The first elephants you see will be chained to a post, guarded by a local who thoughtfully has bunches of bananas for you to buy to feed the beast. A small museum accounts for the cultural part of the camp, then the remaining options come into view. If the show is about to begin, grab a seat. Otherwise grab a seat on the back of an elephant instead.
Riding an elephant, the main purpose of most visitors, is an additional cost that you pay for at the entrance. You can buy an E ticket for a quick ride, or opt for the lengthier journey through the jungle. Hate to post a spoiler, but you do not get to wrap your legs around the elephants neck and guide him along the trails. Both rides mean you’ll be sitting on a hard wooden seat mounted on the elephant’s back. The elephants plod along at the same pace the locals use walking down the city’s sidewalks. And frequently come to a grinding halt for no apparent reason, too.
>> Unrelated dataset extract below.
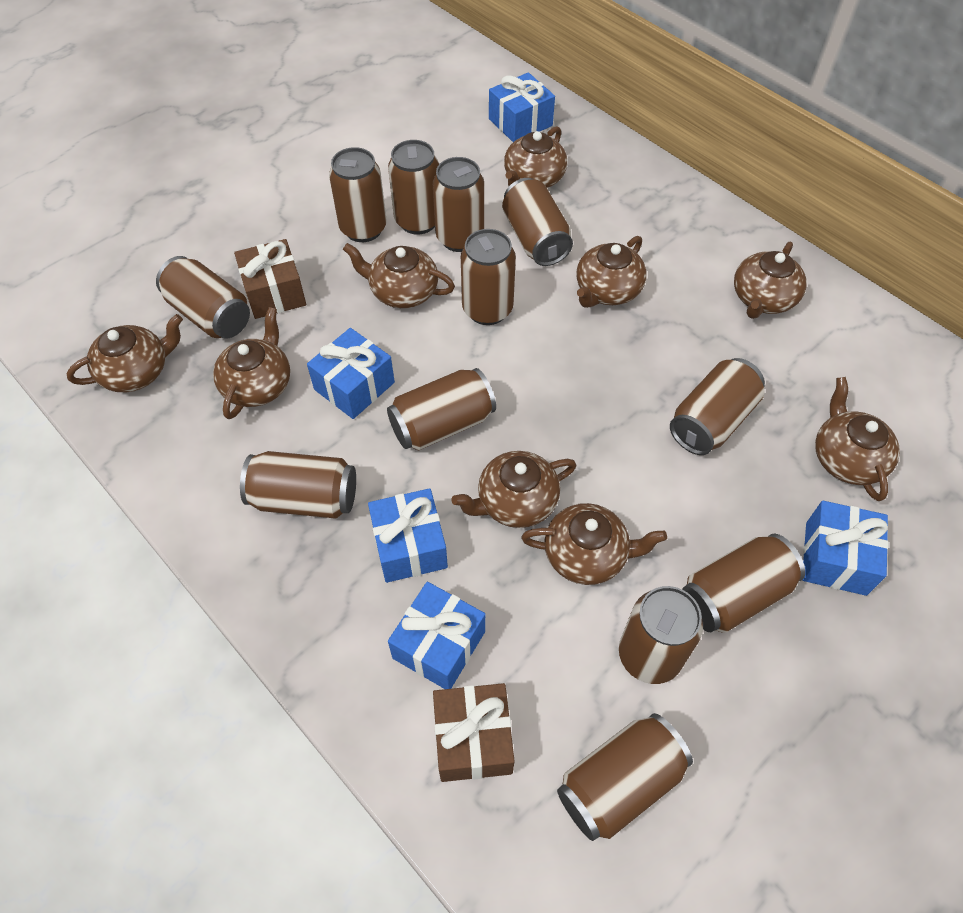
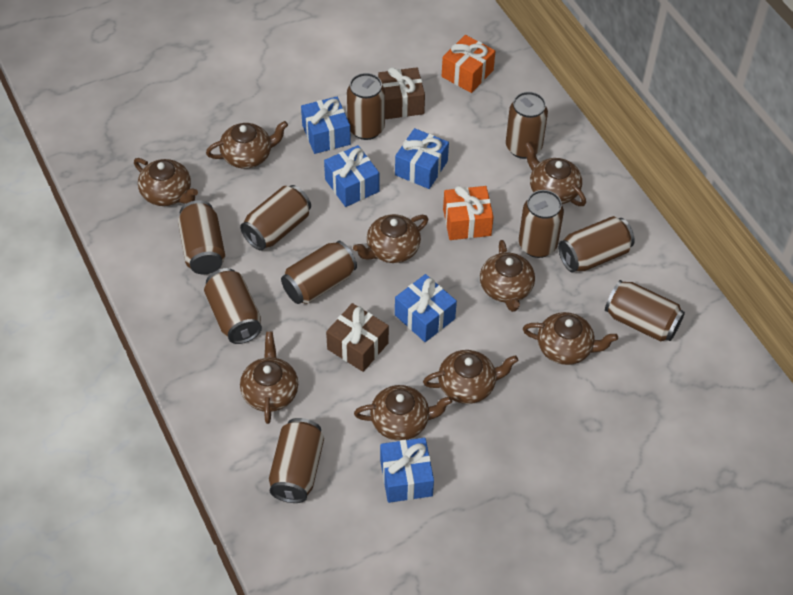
brown can: [156,256,250,339] [240,451,356,519] [329,147,387,242] [387,368,496,450] [388,140,439,234] [433,157,484,252] [461,229,516,325] [502,178,573,266] [557,713,693,841] [619,586,703,684] [670,358,765,455] [682,534,805,633] = 12 -> [178,200,225,274] [204,268,262,344] [240,185,311,251] [269,418,324,503] [281,241,357,304] [347,73,385,140] [506,92,548,159] [519,190,564,258] [558,216,635,272] [605,280,685,342] = 10
orange gift: none = 0 -> [442,35,495,93] [443,186,494,240] = 2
Slower than a turtle on Prozac, after the initial rush that you’re actually riding an elephant, the experience quickly becomes mundane. On the short ride, you’ll make a circle of the camp and unless it’s peak visiting time it’ll be just you, your elephant, and the mahout. Pick the pricier jungle journey and you’ll be joined by a few dozen of your fellow touri, elephants lumbering along in single file. Your jungle view will be of the elephant’s ass in front of you. You’ll know it is his ass because at least once during the 30 minute ride he’ll make use of it. Then your trip to Thailand will be complete: shat upon by both the locals and an elephant.
The shows, years ago, were just a demonstration of the historical use of elephants in Thailand, primarily as part of the logging industry. Boring. But hey, it’s still elephants so all the touri still have a smile on their face. Over time they’ve added more and more acts to the show and now the elephants play soccer, and challenge a visitor to a dart throwing game ala a cheap roadside carnival. They usually pick an Asian visitor for the contest, knowing they are as skilled at throwing darts as they are at driving a car. The elephant always wins.
And then a half dozen of the beasts are led to their personal studio and paint a picture in front of the rapt crowd. Each has his own school of art, reproducing a similar painting at each show. Easy to scoff, but whether talent or just good training, it’s still pretty amazing. One even paints a self-portrait. The poster paint artwork is displayed as each finishes and touri can lay claim to their favorite for a few thousand bucks. The paintings get grabbed up quite quickly. And I have to admit I’ve bought one myself.
The newest act comes when the show is over. The mahouts bring their elephant over to the crowd for a close up viewing. Several place straw hats on touri head. Lucky visitors get hugged. Then, proving these are Thai elephants, trunks extend outward for a tip. The whole thing is a bit corny. But the joy on the face of a touri enveloped in an elephant’s trunk shows you what a sucker we are for these wondrous creatures.